What this exercise asks:
A. Transcribe the part of the Zachary Burns profile from "Personal information" up to and including "150 lb (68 kg)".
B. In the listing, restate word for word the lines from the line with "Answer: (B)" up to and including the line with "You are a drone operator planning". Leave the pictures out of your answer.

**** Passage shown

Zachary Burns

Personal information
- National team: United States
- Born: December 25, 1996 (age 29) Ann Arbor, Michigan
- Height: 5 ft 10 in (178 cm)
- Weight: 150 lb (68 kg)

Sport
- Sport: Rowing
- College team: University of Michigan
- Club: Community Rowing Inc.

Medal record
Legs, Trunk, & Arms Mixed Four
Representing the United States
| Event | 1st | 2nd | 3rd |
| Paralympic Games | 0 | 1 | 0 |
| World Championships | 0 | 3 | 0 |
| Head of the Charles Regatta | 4 | 0 | 0 |
| Royal Canadian Henley Regatta | 1 | 0 | 0 |
| Total | 5 | 4 | 0 |
Paralympic Games
| Silver medal – second place | 2016 Rio de Janeiro | Legs, Trunk, & Arms Mixed Four |
World Championships
| Silver medal – second place | 2017 Sarasota | PR3 Mixed Four |
| Silver medal – second place | 2015 Aiguebelette | Legs, Trunk, & Arms Mixed Four |
| Silver medal – second place | 2014 Amsterdam | Legs, Trunk, & Arms Mixed Four |
Royal Canadian Henley Regatta
| Gold medal – first place | 2015 St. Catharines | Legs, Trunk, & Arms Mixed Four |
U.S. Rowing Club & Elite National Championships
| Gold medal – first place | 2017 Harsha Lake | Legs, Trunk, & Arms Mixed Doubles |
| Gold medal – first place | 2017 Harsha Lake | Legs, Trunk, & Arms Mixed Four |
Head of the Charles Regatta
| Gold medal – first place | 2017 Boston | Legs, Trunk, & Arms Mixed Four |
| Gold medal – first place | 2016 Boston | Mixed Eight |
| Gold medal – first place | 2016 Boston | Legs, Trunk, & Arms Mixed Four |
| Gold medal – first place | 2015 Boston | Legs, Trunk, & Arms Mixed Four |

= Zachary Burns =

American Paralympic rower

Zachary Burns (born December 25, 1996) is an American rower. He competed at the 2016 Summer Paralympics in Rio de Janeiro. Burns has won three silver medals from the World Rowing Championships and a silver medal from the 2016 Paralympic Games. He is a Royal Canadian Henley Regatta champion, four-time Head of the Charles Regatta champion, and two-time U.S. national champion. He was a member of the Paralympic Great Eight at the 2016 Head of the Charles Regatta consisting of gold, silver, and bronze Rio Paralympic medalists from Great Britain, United States, and Canada.

********
**** Provided material

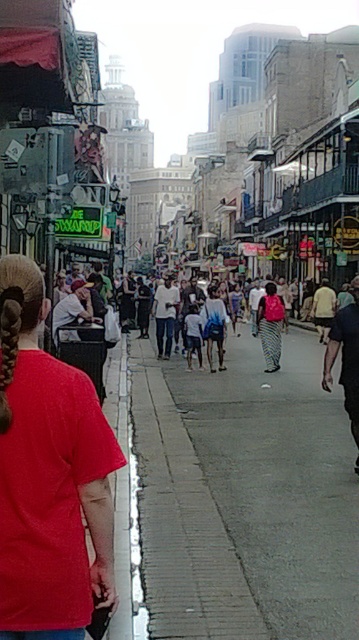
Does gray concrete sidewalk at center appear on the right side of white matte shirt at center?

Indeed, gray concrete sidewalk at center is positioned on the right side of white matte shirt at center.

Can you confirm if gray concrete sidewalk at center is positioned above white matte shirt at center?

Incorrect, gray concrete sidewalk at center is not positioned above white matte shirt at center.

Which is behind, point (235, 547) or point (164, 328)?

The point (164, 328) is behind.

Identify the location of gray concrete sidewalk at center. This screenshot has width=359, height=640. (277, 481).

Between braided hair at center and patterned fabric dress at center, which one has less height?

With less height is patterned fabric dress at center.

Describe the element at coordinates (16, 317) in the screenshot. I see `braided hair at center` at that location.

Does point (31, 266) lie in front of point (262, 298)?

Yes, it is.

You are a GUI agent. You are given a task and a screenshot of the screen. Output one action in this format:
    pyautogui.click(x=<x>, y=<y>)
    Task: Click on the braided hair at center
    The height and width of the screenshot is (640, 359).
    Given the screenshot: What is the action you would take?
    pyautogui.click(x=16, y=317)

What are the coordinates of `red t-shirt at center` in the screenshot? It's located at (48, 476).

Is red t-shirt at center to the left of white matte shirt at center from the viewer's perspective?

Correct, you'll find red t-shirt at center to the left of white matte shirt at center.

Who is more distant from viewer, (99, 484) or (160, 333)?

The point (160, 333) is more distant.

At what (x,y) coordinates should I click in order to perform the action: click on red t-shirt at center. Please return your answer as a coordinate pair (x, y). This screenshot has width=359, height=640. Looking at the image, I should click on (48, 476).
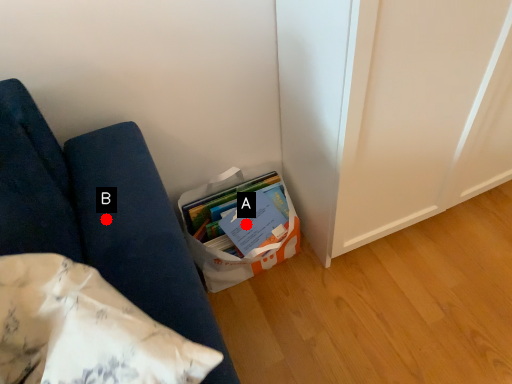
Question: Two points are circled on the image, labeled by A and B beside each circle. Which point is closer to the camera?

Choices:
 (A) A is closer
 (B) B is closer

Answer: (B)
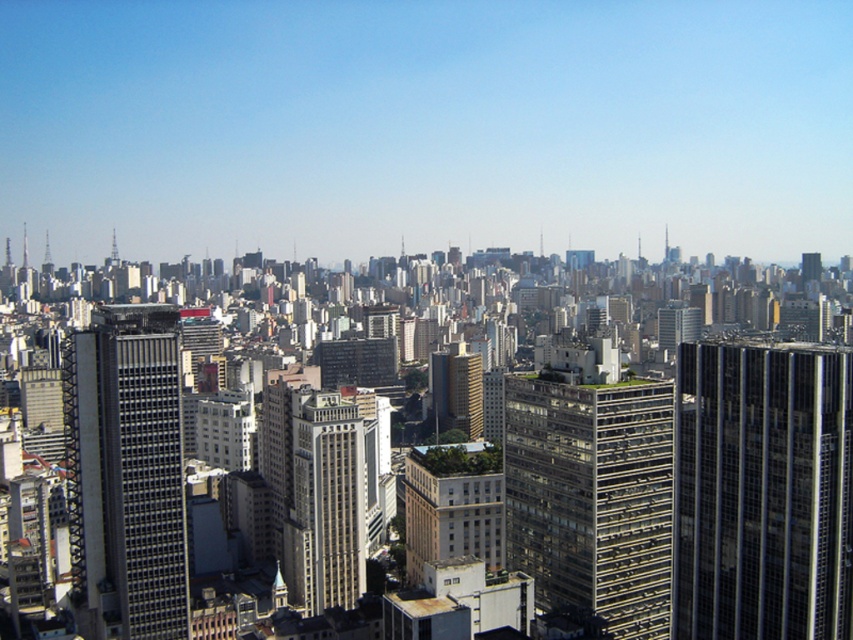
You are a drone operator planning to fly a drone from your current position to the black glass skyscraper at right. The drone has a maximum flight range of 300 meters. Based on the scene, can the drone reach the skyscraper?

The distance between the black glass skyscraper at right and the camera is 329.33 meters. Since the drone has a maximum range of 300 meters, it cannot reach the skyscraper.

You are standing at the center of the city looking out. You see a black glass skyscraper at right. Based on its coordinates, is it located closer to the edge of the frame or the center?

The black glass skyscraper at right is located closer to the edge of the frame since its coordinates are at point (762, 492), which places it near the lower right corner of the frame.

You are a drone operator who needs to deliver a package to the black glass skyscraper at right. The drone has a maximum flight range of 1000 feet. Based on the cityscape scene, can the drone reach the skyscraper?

********

Expected results:
A.
Personal information
- National team: United States
- Born: December 25, 1996 (age 29) Ann Arbor, Michigan
- Height: 5 ft 10 in (178 cm)
- Weight: 150 lb (68 kg)

B.
Answer: (B)
You are a drone operator planning to fly a drone from your current position to the black glass skyscraper at right. The drone has a maximum flight range of 300 meters. Based on the scene, can the drone reach the skyscraper?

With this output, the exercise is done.